── Extract to read ──
He admitted that he and Manown had routed corporate funds to themselves. Some of that money flowed with Glock’s approval into the shadow political contributions, Jannuzzo said. He blamed Manown for devising other stratagems, such as the payments to the fake liability insurance company in the Caymans. Jannuzzo insisted that if it appeared that he, too, had embezzled, that was only because he had followed Manown’s lead. “Take care of this for me,” he quoted Manown as telling him, implying that he had been more of a passive player.

Jannuzzo offered a plausible description of how Gaston Glock, with Charles Ewert’s assistance, had set up the system of shell companies to shelter Glock, Inc., profits from taxation in the United States. He handed us a copy of a whistle-blower filing he had submitted to the Internal Revenue Service. “Gaston Glock owns 100% of Glock Inc., a firearms manufacturer in Smyrna, Georgia, through various subsidiaries,” the filing began. “He has organized an elaborate scheme to both skim money from gross sales and to launder those funds through various foreign entities. The skim is approximately $20.00 per firearm sold.” Multiplied by hundreds of thousands of guns a year, according to Jannuzzo, the amount insulated from US taxes came to $9 million or $10 million annually.
───
**Task statement**
Can you echo the whole passage on Jannuzzo's account of the Glock money schemes, word for word? Rely on the text alone, not on anything you know from elsewhere.
── Dataset content ──
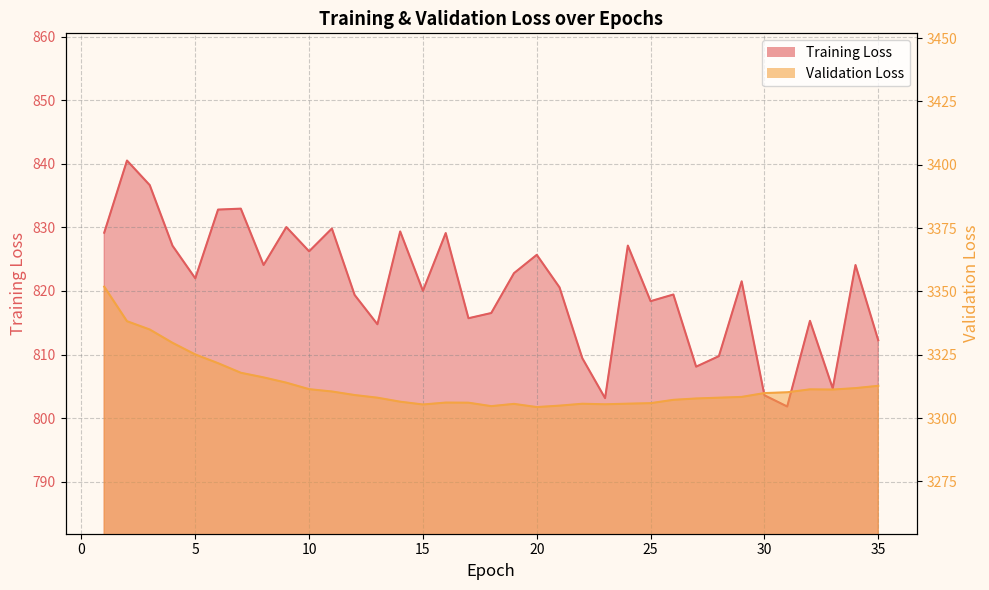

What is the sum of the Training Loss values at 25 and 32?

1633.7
───
── Dataset content ──
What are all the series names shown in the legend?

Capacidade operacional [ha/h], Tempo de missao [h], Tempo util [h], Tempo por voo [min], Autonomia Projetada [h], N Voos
───
── Dataset content ──
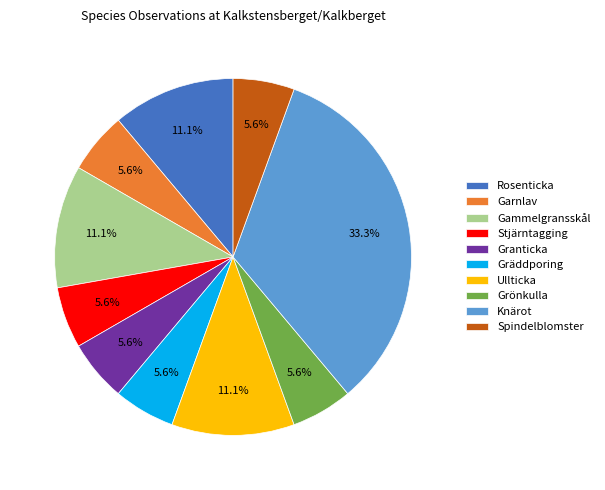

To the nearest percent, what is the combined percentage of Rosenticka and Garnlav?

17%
───
**Solution to the exercise**
He admitted that he and Manown had routed corporate funds to themselves. Some of that money flowed with Glock’s approval into the shadow political contributions, Jannuzzo said. He blamed Manown for devising other stratagems, such as the payments to the fake liability insurance company in the Caymans. Jannuzzo insisted that if it appeared that he, too, had embezzled, that was only because he had followed Manown’s lead. “Take care of this for me,” he quoted Manown as telling him, implying that he had been more of a passive player.

Jannuzzo offered a plausible description of how Gaston Glock, with Charles Ewert’s assistance, had set up the system of shell companies to shelter Glock, Inc., profits from taxation in the United States. He handed us a copy of a whistle-blower filing he had submitted to the Internal Revenue Service. “Gaston Glock owns 100% of Glock Inc., a firearms manufacturer in Smyrna, Georgia, through various subsidiaries,” the filing began. “He has organized an elaborate scheme to both skim money from gross sales and to launder those funds through various foreign entities. The skim is approximately $20.00 per firearm sold.” Multiplied by hundreds of thousands of guns a year, according to Jannuzzo, the amount insulated from US taxes came to $9 million or $10 million annually.